All of which serves as prelude to a dispatch, published yesterday in the CDC’s EID Journal, that looks at the immune response in 17 MERS cases from the recent South Korean outbreak.  

 

As you might imagine, a delayed immune response was linked to a worse outcome.  While most patients developed robust antibody responses to the MERS virus within the first 3 weeks, a couple of cases did not, and the authors warn that survivors of MERS infection might not always be detectable in seroepidemiological surveys. 

 

Volume 21, Number 12—December 2015
Dispatch

Kinetics of Serologic Responses to MERS Coronavirus Infection in Humans, South Korea

Wan Beom Park1, Ranawaka A.P.M. Perera1, Pyoeng Gyun Choe, Eric H.Y. Lau, Seong Jin Choi, June Young Chun, Hong Sang Oh, Kyoung-Ho Song, Ji Hwan Bang, Eu Suk Kim, Hong Bin Kim, Sang Won Park, Nam Joong Kim, Leo Lit Man Poon, Malik PeirisComments to Author , and Myoung-don OhComments to Author

Abstract

We investigated the kinetics of serologic responses to Middle East respiratory syndrome coronavirus (MERS-CoV) infection by using virus neutralization and MERS-CoV S1 IgG ELISA tests. In most patients, robust antibody responses developed by the third week of illness. Delayed antibody responses with the neutralization test were associated with more severe disease.

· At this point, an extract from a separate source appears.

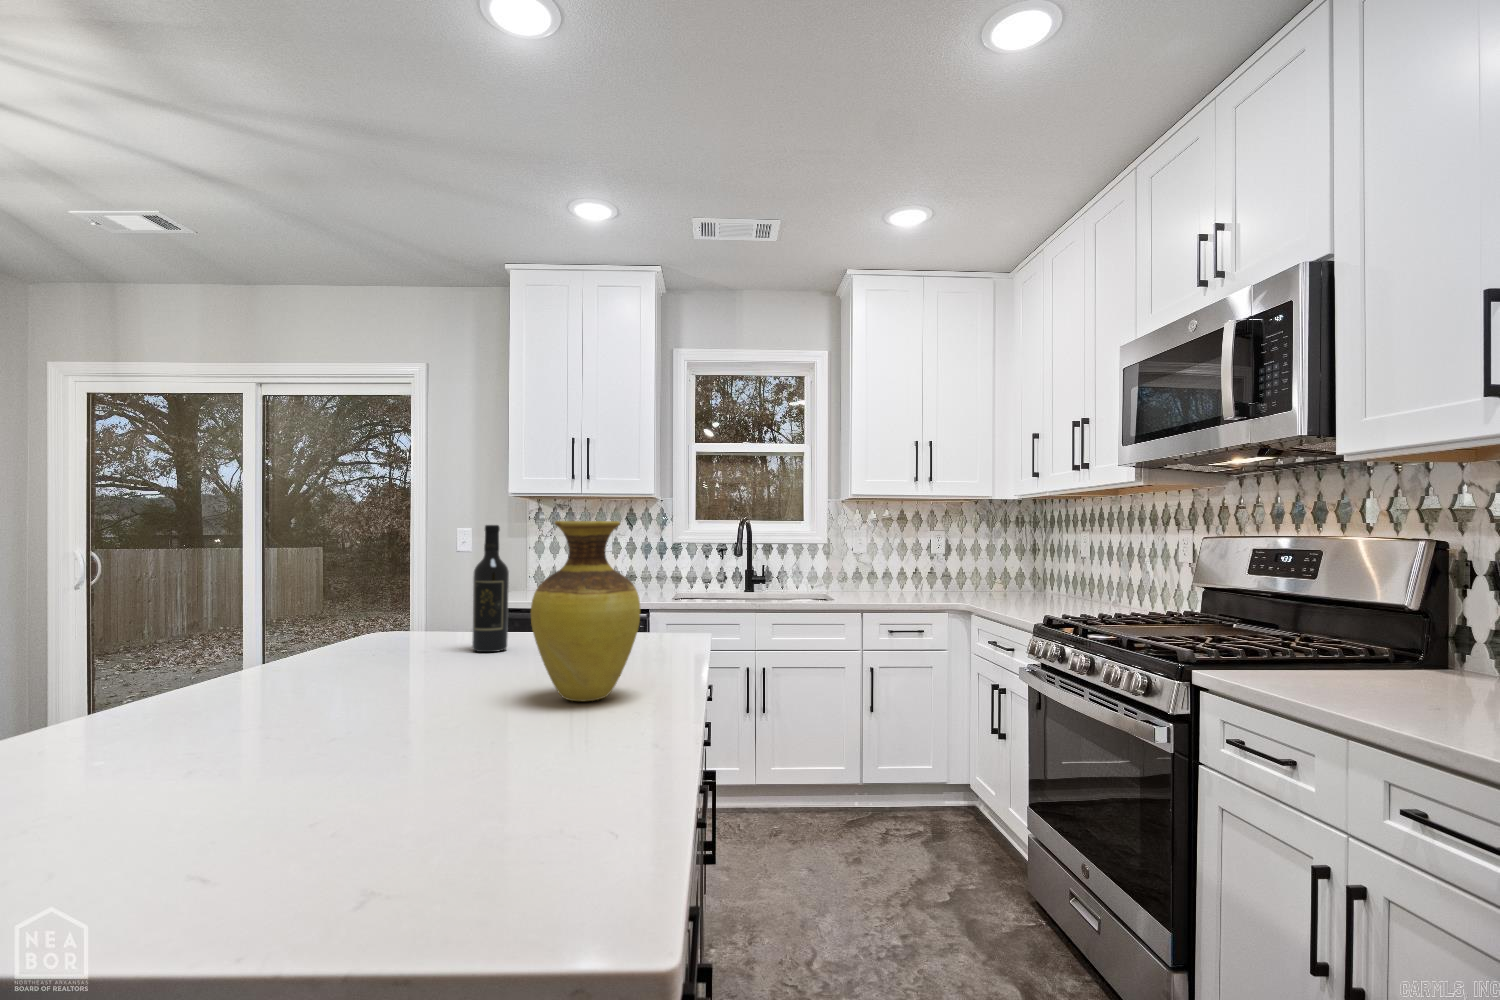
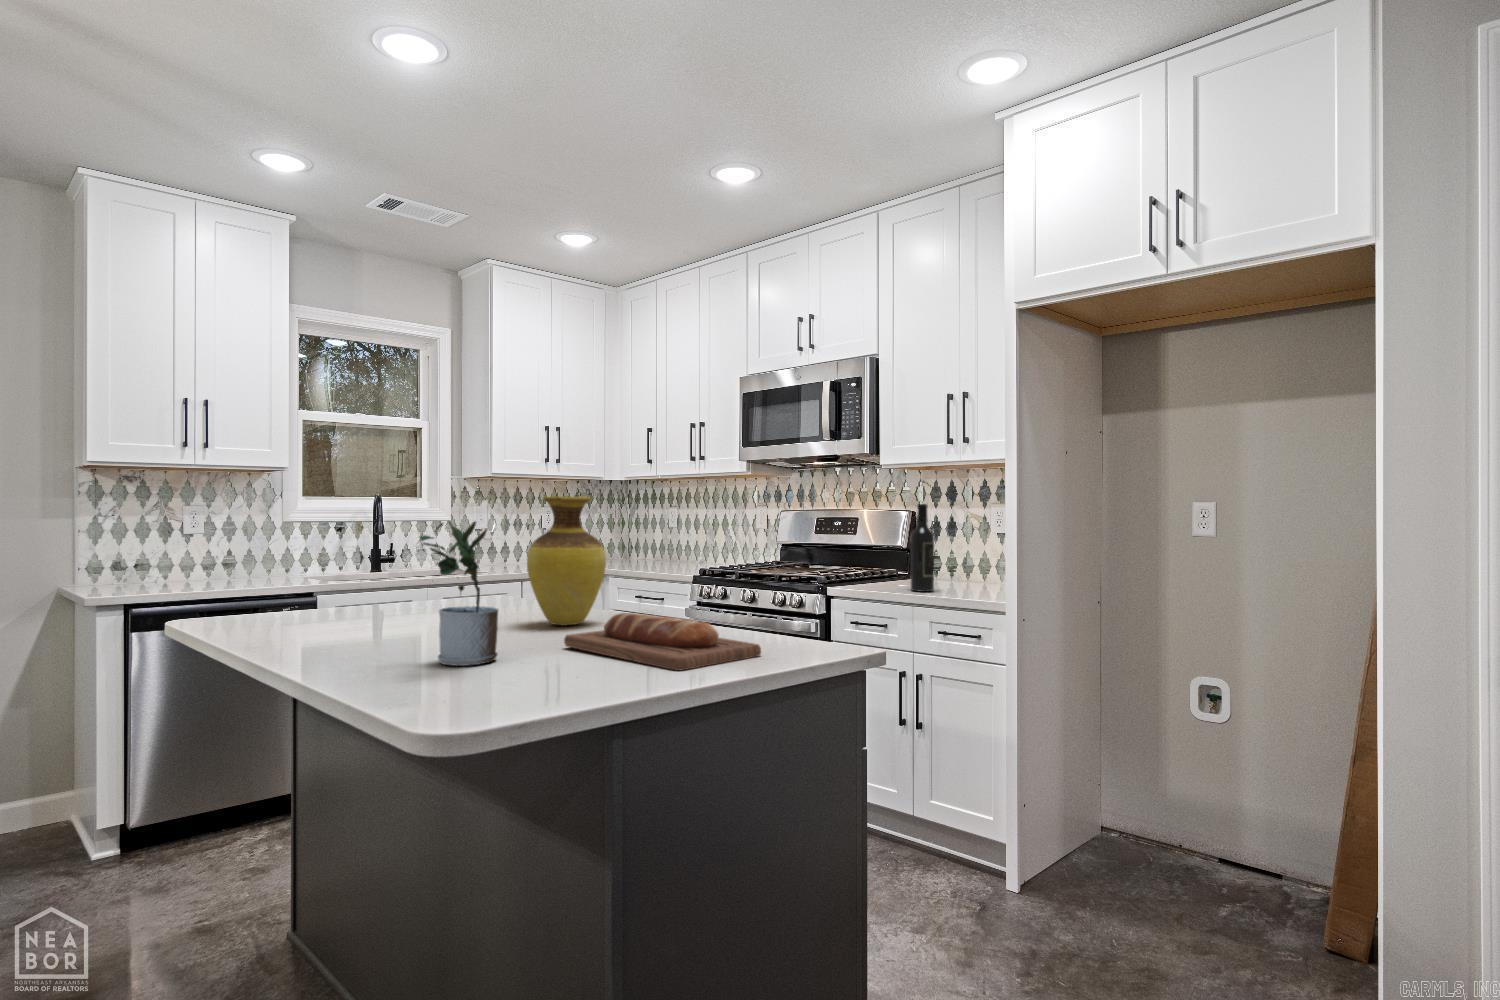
wine bottle: present [472,525,509,652] -> present [910,504,934,592]
potted plant: none [139,557,294,763] -> present [420,521,498,666]
bread loaf: none [263,709,561,862] -> present [564,613,761,670]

Knowledge of the kinetics and clinical correlates of serologic responses to Middle East respiratory syndrome coronavirus (MERS-CoV) infection is essential for diagnosing the disease, interpreting seroepidemiologic data to define prevalence and risk factors for infection, understanding pathogenesis, and assessing a potential role for passive immunotherapy. To address this knowledge gap, we investigated serologic responses to MERS-CoV in 17 patients.

The Study

During May–June 2015, an outbreak of MERS-CoV in South Korea resulted in 186 infections and 36 deaths (13); the outbreak strain was a clade B MERS-CoV closely related to viruses circulating in the Middle East (1). Seventeen patients with reverse transcription PCR–confirmed MERS-CoV infections were included in this study; the patients were hospitalized at Seoul National University (SNU) Hospital or SNU Boramae Medical Center in Seoul, South Korea, or at SNU Bundang Hospital, in Bundang, South Korea. We investigated early serologic responses; thus, patients who were transferred to these facilities >14 days after illness onset were excluded from study. Patients’ demographic and clinical profiles are shown in Technical Appendix[PDF - 288 KB - 2 pages] Table 1. Of the 17 patients, 9 had severe disease (4 required mechanical ventilation, 4 required supplemental oxygen; 1 died) and 8 had mild disease. Serial serum samples were collected and analyzed. The study was approved by the SNU Institutional Review Board.

(BIG SNIP)

Conclusions

An understanding of MERS-CoV antibody response kinetics helps in defining the window during which passive antibody therapy may be useful. In our study, this window was the first 21 days of illness for most patients. However, some patients may not develop strong antibody responses even after 4 weeks of illness, so therapy must be individualized.

(SNIP Limitations)

In summary, our findings showed that an early MERS-CoV antibody response was associated with reduced disease severity. Robust neutralizing and S1 ELISA IgG antibody responses were mounted by the third week of illness in most patients. However, a robust response did not occur in a few patients, and infections in such patients may be undetectable by serologic and seroepidemiologic methods.

(Continue . . . )

 

Although it is early days, it is encouraging to see dispatches and reports such as this coming out of South Korea so quickly following their outbreak.